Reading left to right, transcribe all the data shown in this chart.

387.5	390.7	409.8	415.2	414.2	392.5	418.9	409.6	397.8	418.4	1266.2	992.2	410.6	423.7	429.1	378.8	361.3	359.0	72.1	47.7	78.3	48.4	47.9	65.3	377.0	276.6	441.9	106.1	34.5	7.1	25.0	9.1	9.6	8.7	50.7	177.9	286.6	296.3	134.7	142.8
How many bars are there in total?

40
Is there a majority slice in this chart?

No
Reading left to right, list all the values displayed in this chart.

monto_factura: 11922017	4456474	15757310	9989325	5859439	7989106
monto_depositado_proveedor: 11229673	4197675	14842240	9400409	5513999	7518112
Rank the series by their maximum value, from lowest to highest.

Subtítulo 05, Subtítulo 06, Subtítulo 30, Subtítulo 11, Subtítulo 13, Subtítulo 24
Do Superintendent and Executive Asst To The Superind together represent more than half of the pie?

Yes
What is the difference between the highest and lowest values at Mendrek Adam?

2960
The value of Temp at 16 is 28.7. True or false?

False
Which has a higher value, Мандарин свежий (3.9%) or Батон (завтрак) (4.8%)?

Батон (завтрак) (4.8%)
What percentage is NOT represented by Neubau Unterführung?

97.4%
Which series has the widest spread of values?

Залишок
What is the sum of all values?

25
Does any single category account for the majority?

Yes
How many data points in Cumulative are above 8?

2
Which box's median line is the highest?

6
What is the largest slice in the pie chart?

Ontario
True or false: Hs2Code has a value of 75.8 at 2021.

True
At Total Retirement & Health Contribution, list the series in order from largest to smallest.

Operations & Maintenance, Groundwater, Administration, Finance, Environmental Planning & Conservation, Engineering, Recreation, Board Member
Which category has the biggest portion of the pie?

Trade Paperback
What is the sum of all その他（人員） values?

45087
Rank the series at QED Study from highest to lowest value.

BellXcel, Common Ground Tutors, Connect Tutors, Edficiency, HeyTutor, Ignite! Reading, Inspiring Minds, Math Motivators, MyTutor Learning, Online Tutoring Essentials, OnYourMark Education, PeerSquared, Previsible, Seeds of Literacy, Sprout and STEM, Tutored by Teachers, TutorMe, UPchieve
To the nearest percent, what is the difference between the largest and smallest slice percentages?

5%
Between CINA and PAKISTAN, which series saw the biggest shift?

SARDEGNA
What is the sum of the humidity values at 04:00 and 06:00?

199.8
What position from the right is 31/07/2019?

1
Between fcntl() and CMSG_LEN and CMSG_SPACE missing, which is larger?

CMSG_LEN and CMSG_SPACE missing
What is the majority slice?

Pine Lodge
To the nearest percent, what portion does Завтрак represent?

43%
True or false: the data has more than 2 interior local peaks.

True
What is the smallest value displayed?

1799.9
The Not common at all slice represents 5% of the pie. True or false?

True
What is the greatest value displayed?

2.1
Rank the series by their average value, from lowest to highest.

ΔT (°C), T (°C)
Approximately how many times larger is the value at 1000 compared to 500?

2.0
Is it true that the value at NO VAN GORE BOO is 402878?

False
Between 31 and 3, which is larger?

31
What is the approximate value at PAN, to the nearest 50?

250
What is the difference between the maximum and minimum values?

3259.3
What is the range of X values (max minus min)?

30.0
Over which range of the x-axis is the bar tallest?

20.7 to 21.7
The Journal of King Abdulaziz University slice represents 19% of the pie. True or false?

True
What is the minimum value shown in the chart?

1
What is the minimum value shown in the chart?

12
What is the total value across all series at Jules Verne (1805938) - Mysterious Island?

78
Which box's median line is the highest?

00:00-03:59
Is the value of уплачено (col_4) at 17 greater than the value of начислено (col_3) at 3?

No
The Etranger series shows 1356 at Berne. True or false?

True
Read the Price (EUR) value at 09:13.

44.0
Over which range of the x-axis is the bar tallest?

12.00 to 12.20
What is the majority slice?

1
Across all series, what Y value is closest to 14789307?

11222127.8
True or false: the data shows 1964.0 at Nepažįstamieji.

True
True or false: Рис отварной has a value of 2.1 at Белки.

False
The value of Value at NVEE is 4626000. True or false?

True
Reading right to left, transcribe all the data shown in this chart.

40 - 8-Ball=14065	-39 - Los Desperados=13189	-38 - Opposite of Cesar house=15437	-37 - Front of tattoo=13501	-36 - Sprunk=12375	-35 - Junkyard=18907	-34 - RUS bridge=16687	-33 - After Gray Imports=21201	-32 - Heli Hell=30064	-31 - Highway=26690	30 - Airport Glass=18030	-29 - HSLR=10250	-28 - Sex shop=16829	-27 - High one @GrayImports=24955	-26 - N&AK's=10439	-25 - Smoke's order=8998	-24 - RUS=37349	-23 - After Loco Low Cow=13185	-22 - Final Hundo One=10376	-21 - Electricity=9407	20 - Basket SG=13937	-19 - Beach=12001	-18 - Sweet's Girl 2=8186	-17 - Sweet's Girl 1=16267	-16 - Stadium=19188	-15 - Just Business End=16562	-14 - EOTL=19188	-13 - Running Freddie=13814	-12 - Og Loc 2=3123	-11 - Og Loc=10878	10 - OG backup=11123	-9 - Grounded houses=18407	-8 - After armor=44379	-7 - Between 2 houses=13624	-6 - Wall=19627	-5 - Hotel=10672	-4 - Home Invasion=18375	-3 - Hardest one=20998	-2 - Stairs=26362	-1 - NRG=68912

◆ Assigned task ◆
Copy every one of the records above line by line, keeping each character unchanged.

◆ Solution to the problem ◆
Reading left to right, transcribe all the data shown in this chart.

387.5	390.7	409.8	415.2	414.2	392.5	418.9	409.6	397.8	418.4	1266.2	992.2	410.6	423.7	429.1	378.8	361.3	359.0	72.1	47.7	78.3	48.4	47.9	65.3	377.0	276.6	441.9	106.1	34.5	7.1	25.0	9.1	9.6	8.7	50.7	177.9	286.6	296.3	134.7	142.8
How many bars are there in total?

40
Is there a majority slice in this chart?

No
Reading left to right, list all the values displayed in this chart.

monto_factura: 11922017	4456474	15757310	9989325	5859439	7989106
monto_depositado_proveedor: 11229673	4197675	14842240	9400409	5513999	7518112
Rank the series by their maximum value, from lowest to highest.

Subtítulo 05, Subtítulo 06, Subtítulo 30, Subtítulo 11, Subtítulo 13, Subtítulo 24
Do Superintendent and Executive Asst To The Superind together represent more than half of the pie?

Yes
What is the difference between the highest and lowest values at Mendrek Adam?

2960
The value of Temp at 16 is 28.7. True or false?

False
Which has a higher value, Мандарин свежий (3.9%) or Батон (завтрак) (4.8%)?

Батон (завтрак) (4.8%)
What percentage is NOT represented by Neubau Unterführung?

97.4%
Which series has the widest spread of values?

Залишок
What is the sum of all values?

25
Does any single category account for the majority?

Yes
How many data points in Cumulative are above 8?

2
Which box's median line is the highest?

6
What is the largest slice in the pie chart?

Ontario
True or false: Hs2Code has a value of 75.8 at 2021.

True
At Total Retirement & Health Contribution, list the series in order from largest to smallest.

Operations & Maintenance, Groundwater, Administration, Finance, Environmental Planning & Conservation, Engineering, Recreation, Board Member
Which category has the biggest portion of the pie?

Trade Paperback
What is the sum of all その他（人員） values?

45087
Rank the series at QED Study from highest to lowest value.

BellXcel, Common Ground Tutors, Connect Tutors, Edficiency, HeyTutor, Ignite! Reading, Inspiring Minds, Math Motivators, MyTutor Learning, Online Tutoring Essentials, OnYourMark Education, PeerSquared, Previsible, Seeds of Literacy, Sprout and STEM, Tutored by Teachers, TutorMe, UPchieve
To the nearest percent, what is the difference between the largest and smallest slice percentages?

5%
Between CINA and PAKISTAN, which series saw the biggest shift?

SARDEGNA
What is the sum of the humidity values at 04:00 and 06:00?

199.8
What position from the right is 31/07/2019?

1
Between fcntl() and CMSG_LEN and CMSG_SPACE missing, which is larger?

CMSG_LEN and CMSG_SPACE missing
What is the majority slice?

Pine Lodge
To the nearest percent, what portion does Завтрак represent?

43%
True or false: the data has more than 2 interior local peaks.

True
What is the smallest value displayed?

1799.9
The Not common at all slice represents 5% of the pie. True or false?

True
What is the greatest value displayed?

2.1
Rank the series by their average value, from lowest to highest.

ΔT (°C), T (°C)
Approximately how many times larger is the value at 1000 compared to 500?

2.0
Is it true that the value at NO VAN GORE BOO is 402878?

False
Between 31 and 3, which is larger?

31
What is the approximate value at PAN, to the nearest 50?

250
What is the difference between the maximum and minimum values?

3259.3
What is the range of X values (max minus min)?

30.0
Over which range of the x-axis is the bar tallest?

20.7 to 21.7
The Journal of King Abdulaziz University slice represents 19% of the pie. True or false?

True
What is the minimum value shown in the chart?

1
What is the minimum value shown in the chart?

12
What is the total value across all series at Jules Verne (1805938) - Mysterious Island?

78
Which box's median line is the highest?

00:00-03:59
Is the value of уплачено (col_4) at 17 greater than the value of начислено (col_3) at 3?

No
The Etranger series shows 1356 at Berne. True or false?

True
Read the Price (EUR) value at 09:13.

44.0
Over which range of the x-axis is the bar tallest?

12.00 to 12.20
What is the majority slice?

1
Across all series, what Y value is closest to 14789307?

11222127.8
True or false: the data shows 1964.0 at Nepažįstamieji.

True
True or false: Рис отварной has a value of 2.1 at Белки.

False
The value of Value at NVEE is 4626000. True or false?

True
Reading right to left, transcribe all the data shown in this chart.

40 - 8-Ball=14065	-39 - Los Desperados=13189	-38 - Opposite of Cesar house=15437	-37 - Front of tattoo=13501	-36 - Sprunk=12375	-35 - Junkyard=18907	-34 - RUS bridge=16687	-33 - After Gray Imports=21201	-32 - Heli Hell=30064	-31 - Highway=26690	30 - Airport Glass=18030	-29 - HSLR=10250	-28 - Sex shop=16829	-27 - High one @GrayImports=24955	-26 - N&AK's=10439	-25 - Smoke's order=8998	-24 - RUS=37349	-23 - After Loco Low Cow=13185	-22 - Final Hundo One=10376	-21 - Electricity=9407	20 - Basket SG=13937	-19 - Beach=12001	-18 - Sweet's Girl 2=8186	-17 - Sweet's Girl 1=16267	-16 - Stadium=19188	-15 - Just Business End=16562	-14 - EOTL=19188	-13 - Running Freddie=13814	-12 - Og Loc 2=3123	-11 - Og Loc=10878	10 - OG backup=11123	-9 - Grounded houses=18407	-8 - After armor=44379	-7 - Between 2 houses=13624	-6 - Wall=19627	-5 - Hotel=10672	-4 - Home Invasion=18375	-3 - Hardest one=20998	-2 - Stairs=26362	-1 - NRG=68912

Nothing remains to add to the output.